JOB A
According to the Timex Datalink article, what did the number in each Datalink model name indicate?

READING PASSAGE
The watch was originally introduced in 1995 (I think), and had some very interesting and unique features at the time. It was the third iteration of the Timex Datalink line, after Datalink 50 and Datalink 70. The line of watches were able to store phone numbers, appointments, to-do lists, anniversaries and alarms. The number (50, 70, 150) in the Datalink line model numbers referred to the approximate amount of phone numbers the watch could store. Compared with the older Datalink 70 model, the Datalink 150 doubled the amount of EEPROM available for the data (from 1kB to 2kB), but also added support for what Timex called wristapps.
The wristapps were small pieces of software, which were loaded in the RAM of the watch, and which could actually be executed. This allowed extending the features of the watch, such as adding a stopwatch or a countdown timer mode. A number of wristapps were delivered with the watch, but Timex also sold additional ones. The wristapp was stored always in a fixed location in RAM, so only one wristapp could ever be loaded at one time. Also, there was only 804 bytes total in the user RAM area, which was also shared by the melody configuration. The melody defined what the watch beeps sounded like (alarm, appointment notification, etc). With the default melody, the maximum wristapp size was about 760 bytes.
The data were transmitted to the watch optically by pointing the watch at a CRT monitor of a PC and running a proprietary piece of software (on Windows), which displayed a flashing line pattern representing the data to be transmitted. The watch would receive the data through a photodetector eye located in the watch face.
A CRT really is required, as the upload process exploits the raster scanning of the CRT to cause sudden changes in brightness. Active matrix LCDs don't scan, and would be too slow anyway. However, LCD monitors were not unheard of even at that time (in laptop computers), and Timex sold a separate notebook adapter to allow using the watches with laptop computers. The notebook adapter connected to the serial port of the computer, and used a flashing LED to transfer the data.

(Dataset excerpts)
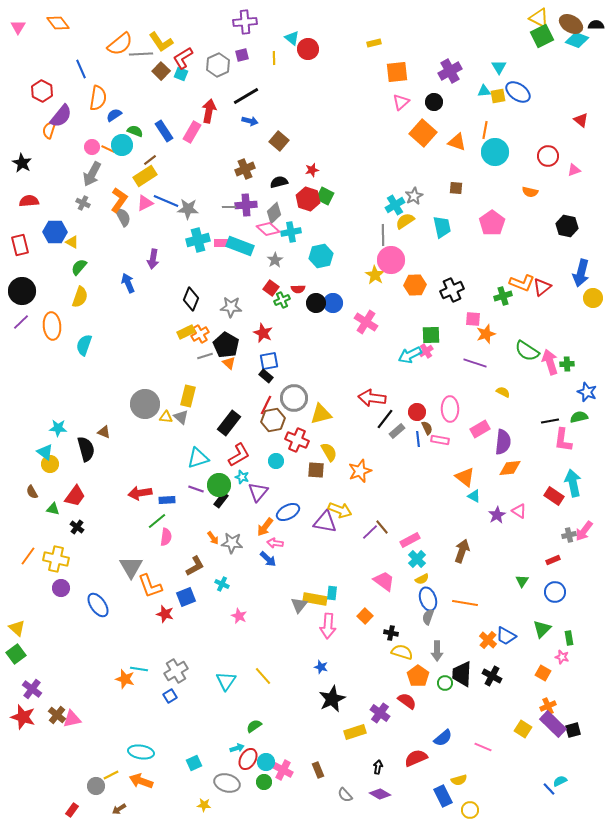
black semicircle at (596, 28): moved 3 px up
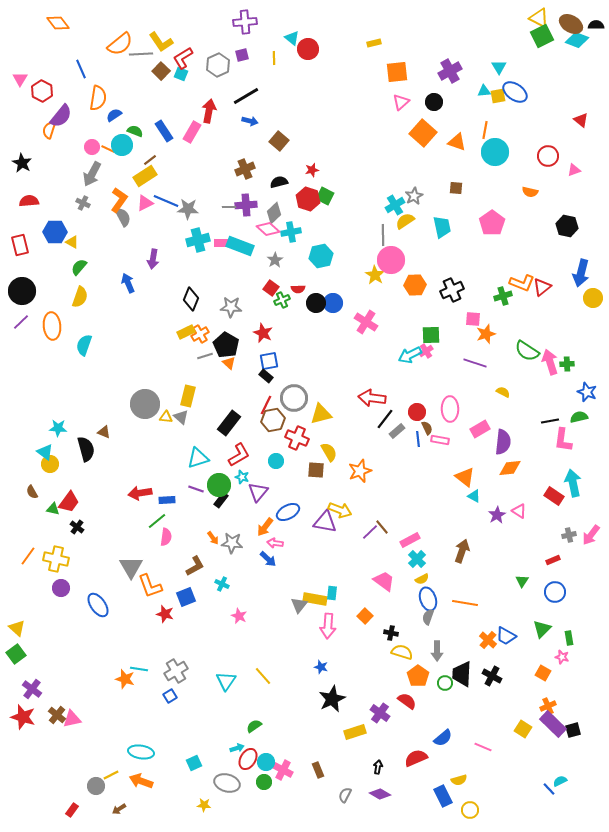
pink triangle at (18, 27): moved 2 px right, 52 px down
blue ellipse at (518, 92): moved 3 px left
red cross at (297, 440): moved 2 px up
red trapezoid at (75, 496): moved 6 px left, 6 px down
pink arrow at (584, 531): moved 7 px right, 4 px down
gray semicircle at (345, 795): rotated 70 degrees clockwise
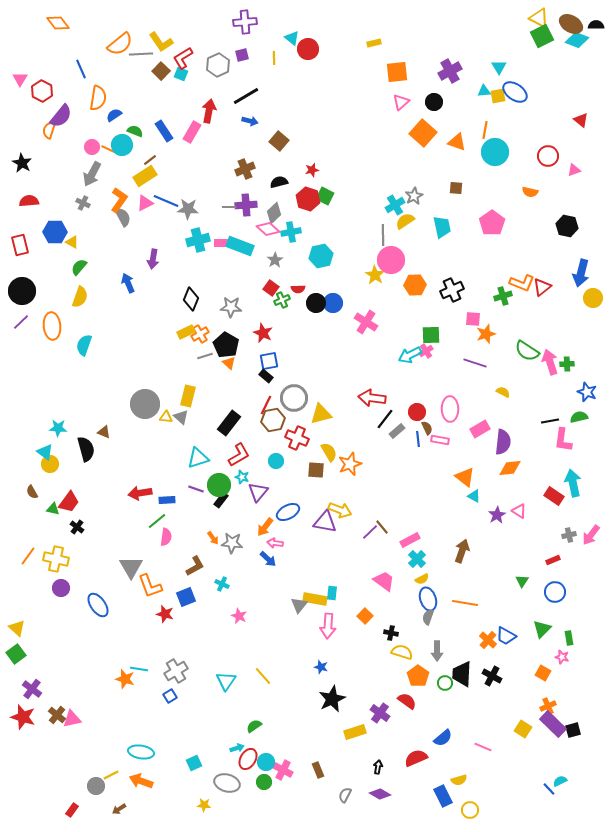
orange star at (360, 471): moved 10 px left, 7 px up
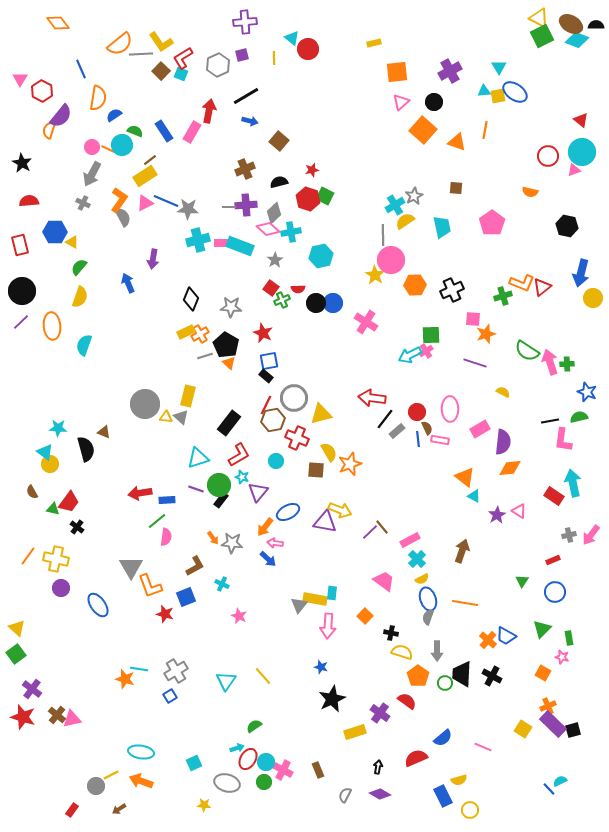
orange square at (423, 133): moved 3 px up
cyan circle at (495, 152): moved 87 px right
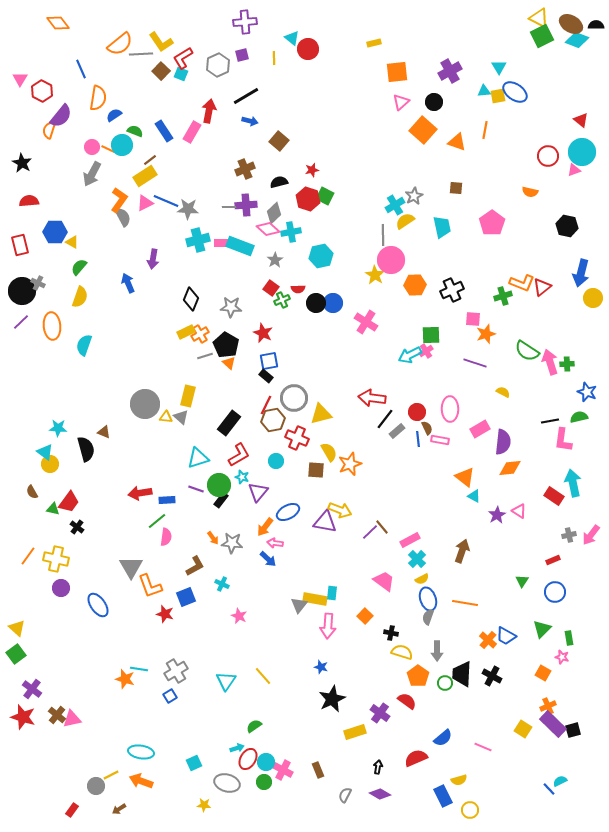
gray cross at (83, 203): moved 45 px left, 80 px down
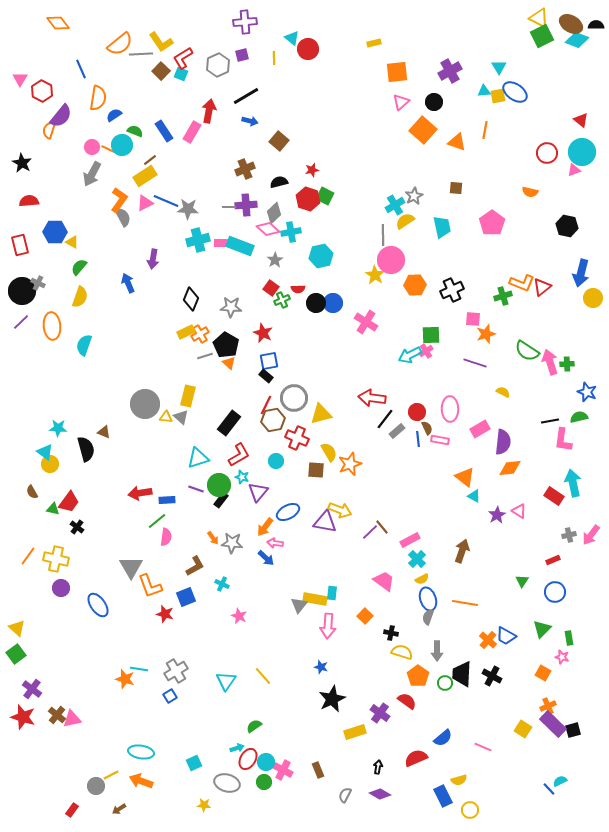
red circle at (548, 156): moved 1 px left, 3 px up
blue arrow at (268, 559): moved 2 px left, 1 px up
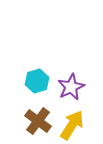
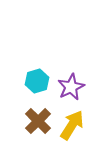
brown cross: rotated 8 degrees clockwise
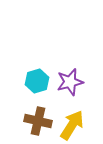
purple star: moved 1 px left, 5 px up; rotated 12 degrees clockwise
brown cross: rotated 32 degrees counterclockwise
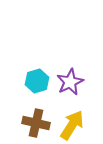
purple star: rotated 12 degrees counterclockwise
brown cross: moved 2 px left, 2 px down
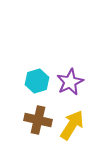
brown cross: moved 2 px right, 3 px up
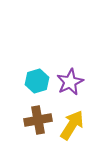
brown cross: rotated 24 degrees counterclockwise
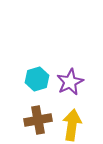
cyan hexagon: moved 2 px up
yellow arrow: rotated 24 degrees counterclockwise
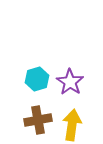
purple star: rotated 12 degrees counterclockwise
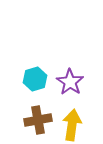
cyan hexagon: moved 2 px left
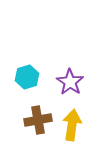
cyan hexagon: moved 8 px left, 2 px up
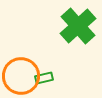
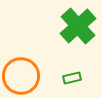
green rectangle: moved 28 px right
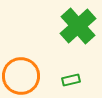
green rectangle: moved 1 px left, 2 px down
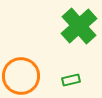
green cross: moved 1 px right
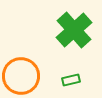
green cross: moved 5 px left, 4 px down
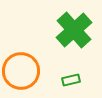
orange circle: moved 5 px up
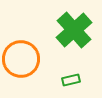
orange circle: moved 12 px up
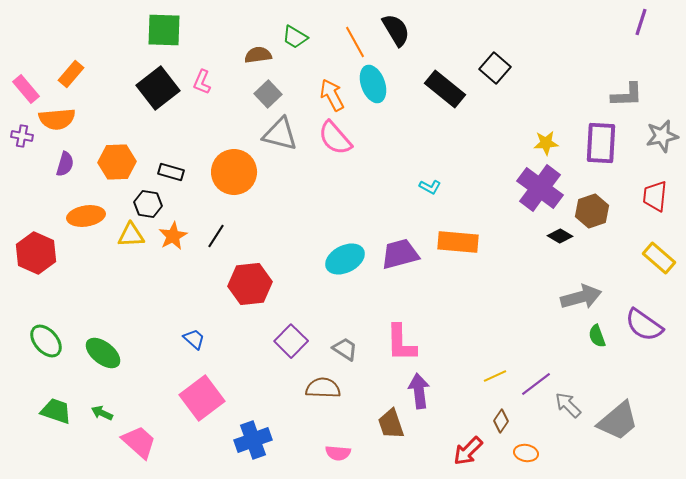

JOB B
In the shape change rows, rewrite the lines starting at the one containing "cyan hexagon: moved 2 px left" and ending at the one containing "orange circle: moved 5 px up", with "green cross" changed to "green triangle" and nothing else altered. Leave the picture markers out of your answer.

EXERCISE ANSWER A
It indicated the approximate number of phone numbers the watch could store.

EXERCISE ANSWER B
cyan hexagon: moved 2 px left
cyan hexagon: moved 8 px left, 2 px up
green rectangle: moved 28 px right
green rectangle: moved 1 px left, 2 px down
green triangle: moved 1 px right
green triangle: moved 5 px left, 4 px down
orange circle: moved 5 px up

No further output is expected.